The NRA doesn’t speak for every gun owner, and no one is seriously calling for the complete elimination of firearms in private hands. Between these two extremes there is plenty of room for peaceful-minded people to reach agreement on how to dismantle the culture of violence. Persons who identify as religionists and adherents of one tradition or another can come together with non-religionists to appeal to the moral maxim of the sacredness of life. Reasonable people who are intelligent enough to recognize the magnitude of gun-related violence and its attendant human, social, and financial costs, can surely act to let their concerns and suggestions be known.

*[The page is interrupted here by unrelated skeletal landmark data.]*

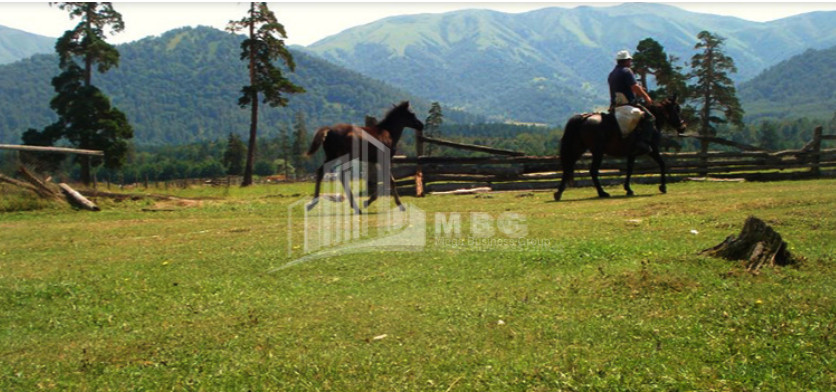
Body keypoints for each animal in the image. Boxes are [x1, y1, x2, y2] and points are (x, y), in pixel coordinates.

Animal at [556, 94, 684, 201]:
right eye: (677, 109)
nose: (683, 126)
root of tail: (584, 118)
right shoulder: (653, 150)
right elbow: (662, 164)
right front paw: (663, 187)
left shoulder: (632, 153)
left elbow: (629, 169)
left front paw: (628, 189)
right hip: (598, 152)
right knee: (593, 171)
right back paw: (602, 193)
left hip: (579, 149)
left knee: (568, 167)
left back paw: (558, 193)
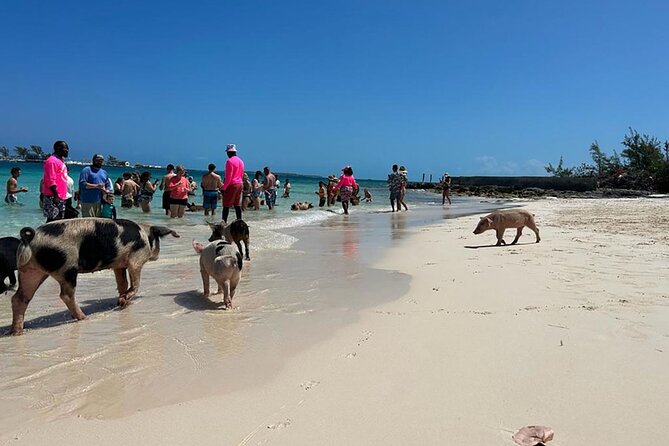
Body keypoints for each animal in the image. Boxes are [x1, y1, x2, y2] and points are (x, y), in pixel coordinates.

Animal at [9, 218, 179, 335]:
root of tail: (30, 238)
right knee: (66, 295)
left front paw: (122, 302)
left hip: (30, 270)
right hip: (67, 267)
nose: (157, 255)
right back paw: (83, 317)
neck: (145, 235)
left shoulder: (118, 265)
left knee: (20, 298)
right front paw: (125, 300)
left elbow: (122, 282)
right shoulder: (135, 260)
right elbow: (135, 283)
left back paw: (17, 332)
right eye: (157, 240)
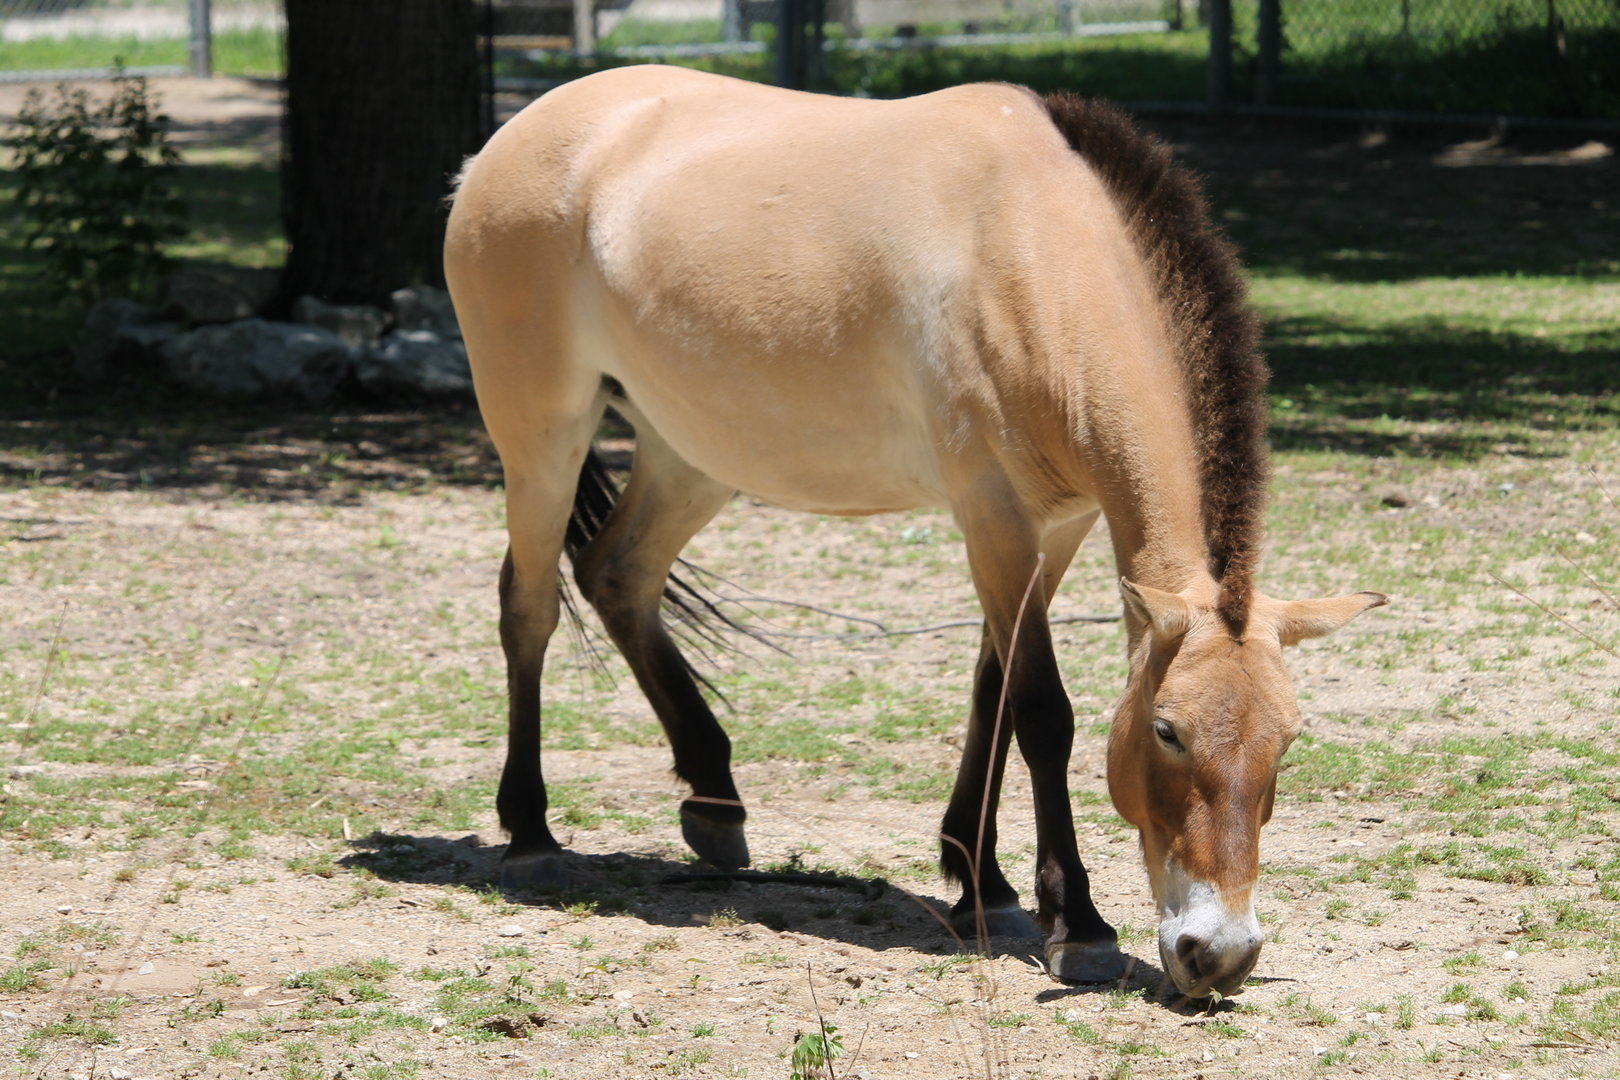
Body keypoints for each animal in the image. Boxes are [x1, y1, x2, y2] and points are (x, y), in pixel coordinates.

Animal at [443, 64, 1385, 999]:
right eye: (1166, 731)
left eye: (1288, 739)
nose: (1218, 954)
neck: (1036, 249)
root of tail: (506, 145)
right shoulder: (991, 513)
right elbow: (1041, 712)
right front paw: (1075, 922)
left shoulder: (1059, 525)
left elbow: (990, 693)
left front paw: (981, 884)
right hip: (542, 436)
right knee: (529, 607)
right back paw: (531, 835)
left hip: (690, 454)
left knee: (618, 575)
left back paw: (714, 802)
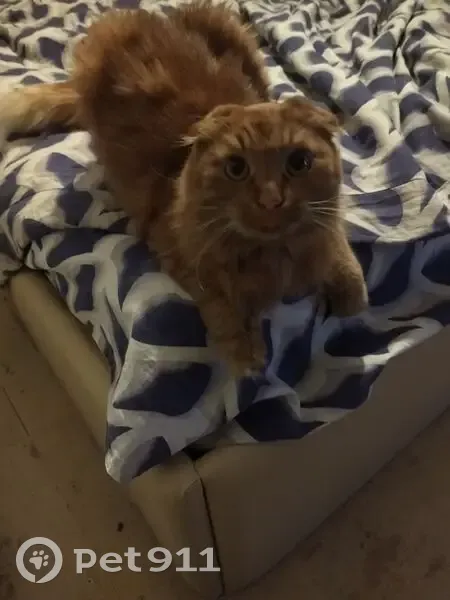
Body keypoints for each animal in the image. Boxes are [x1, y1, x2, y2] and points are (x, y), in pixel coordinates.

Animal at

Until we focus as a society on the fundamental problems that give rise to our culture of violence and fascination with guns, we must expect mass shootings to continue unabated. Some perpetrators of mass shootings have legally obtained their guns, while others have not. Thus we need to find some way to make sense of the ease of access to weapons. It seems reasonable to require thorough background checks on every gun purchaser. Limiting the number of rounds in the magazine of a semi-automatic weapon is not onerous.
Indeed, there are probably any number of things that can be done to mitigate gun violence, but first there needs to be a willingness to do something other than capitulate to the status quo. In my view, anyone who is simply and completely unwilling to do anything about gun violence in this country has abandoned already the moral and social responsibilities of citizenship.

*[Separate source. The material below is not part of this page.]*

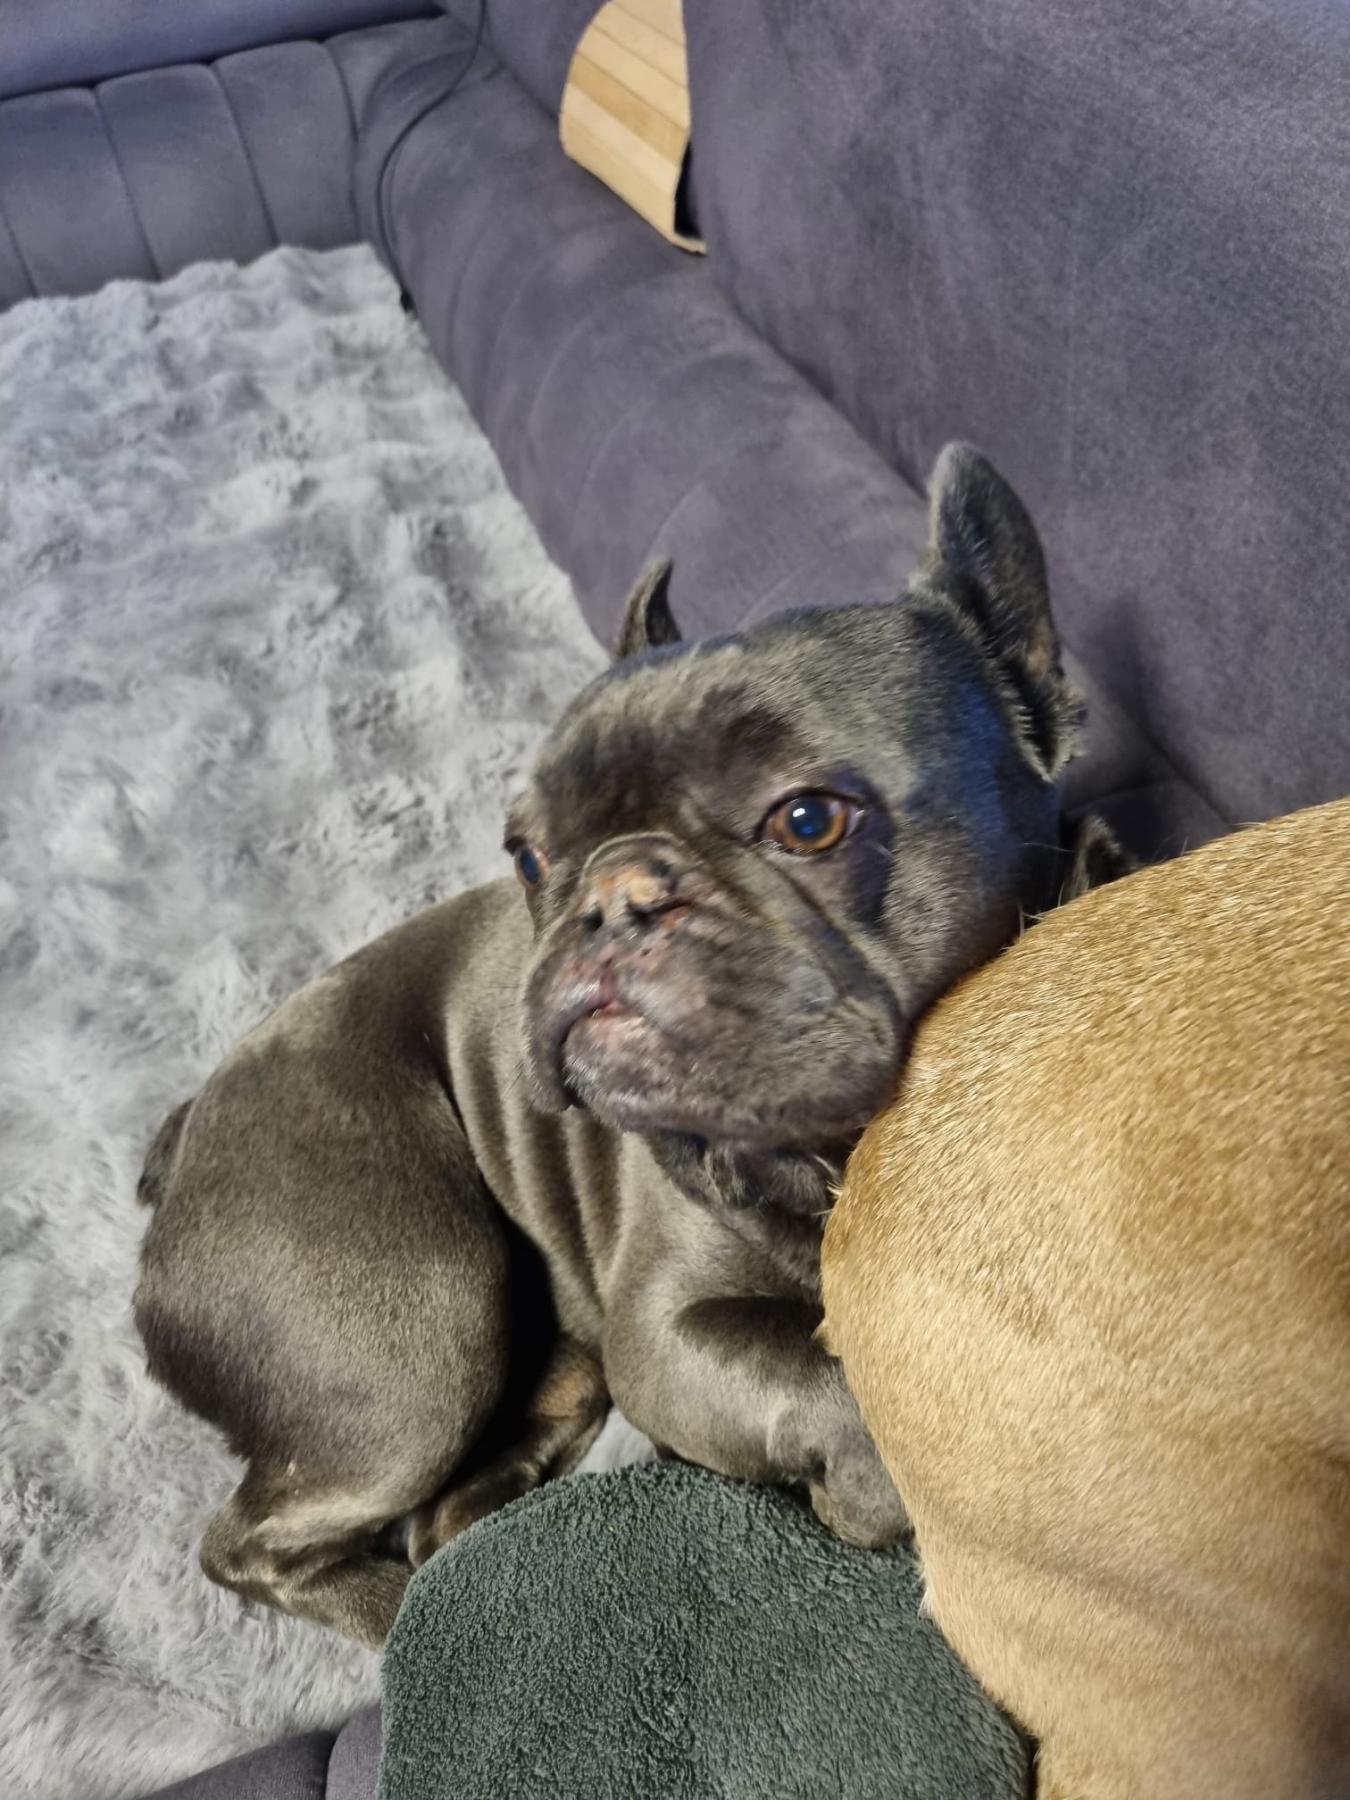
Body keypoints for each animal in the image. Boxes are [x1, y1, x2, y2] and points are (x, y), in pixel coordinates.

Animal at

There’s one other thing that Mayor Bloomberg and I agree on: When politicians ignore the will of their constituents and refuse to support even the most minimal curbs on the proliferation of guns, those politicians should be voted out of office. At the very least, financial contributors to their campaigns ought to cease and desist. The New York Times reported recently that Mayor Bloomberg wants to put pressure on the deep-pocket New York contributors who shell out major money to congressional candidates around the country, asking them to stop their financial support, especially of Democratic senators who flipped off both party leadership and their constituents by voting against the recent background check legislation in April. The mayor is suggesting that “If money is the milk of politics, then politicians who won’t support gun control should go hungry.”I am inclined to agree. We have to do something … now!